Find each line below containing the word "wrist" and copy it.

Segment Start: PROVIDED ENTRIES

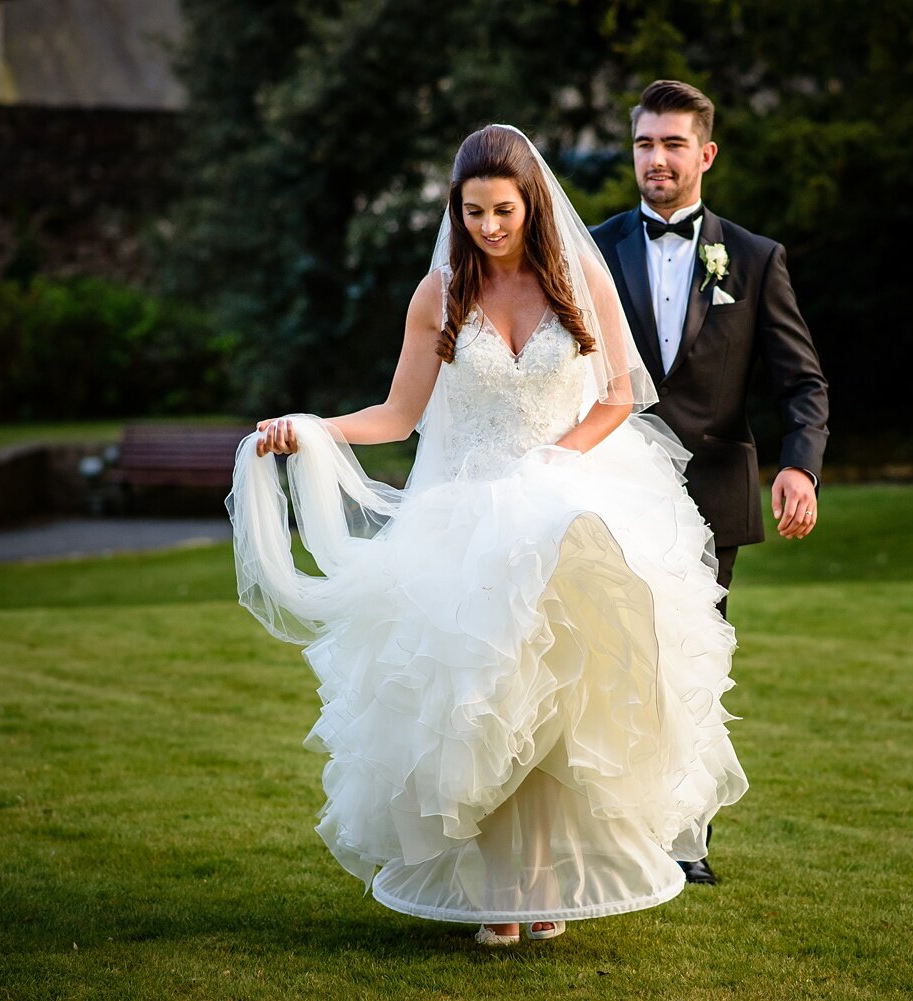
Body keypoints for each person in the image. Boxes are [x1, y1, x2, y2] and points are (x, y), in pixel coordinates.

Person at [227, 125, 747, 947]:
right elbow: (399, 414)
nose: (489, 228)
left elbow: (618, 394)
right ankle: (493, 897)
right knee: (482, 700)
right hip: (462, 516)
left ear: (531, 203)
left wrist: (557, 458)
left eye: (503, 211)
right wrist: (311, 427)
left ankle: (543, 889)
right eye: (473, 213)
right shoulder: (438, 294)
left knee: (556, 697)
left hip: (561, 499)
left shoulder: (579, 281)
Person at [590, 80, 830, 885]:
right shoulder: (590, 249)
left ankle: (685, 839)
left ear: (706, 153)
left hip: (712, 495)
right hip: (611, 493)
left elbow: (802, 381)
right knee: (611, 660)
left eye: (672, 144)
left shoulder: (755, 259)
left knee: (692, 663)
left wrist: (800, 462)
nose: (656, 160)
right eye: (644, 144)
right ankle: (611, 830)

Segment End: PROVIDED ENTRIES
Segment Start: PROVIDED ENTRIES

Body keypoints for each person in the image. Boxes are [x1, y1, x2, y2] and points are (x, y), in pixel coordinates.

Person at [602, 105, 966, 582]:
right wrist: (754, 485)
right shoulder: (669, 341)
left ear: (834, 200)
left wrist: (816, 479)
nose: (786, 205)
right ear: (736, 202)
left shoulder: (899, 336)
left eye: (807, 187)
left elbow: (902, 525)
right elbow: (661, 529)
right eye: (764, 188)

Segment End: PROVIDED ENTRIES

**RESPONSE TO THE EXERCISE**
left wrist: (557, 458)
right wrist: (311, 427)
left wrist: (800, 462)
right wrist: (754, 485)
left wrist: (816, 479)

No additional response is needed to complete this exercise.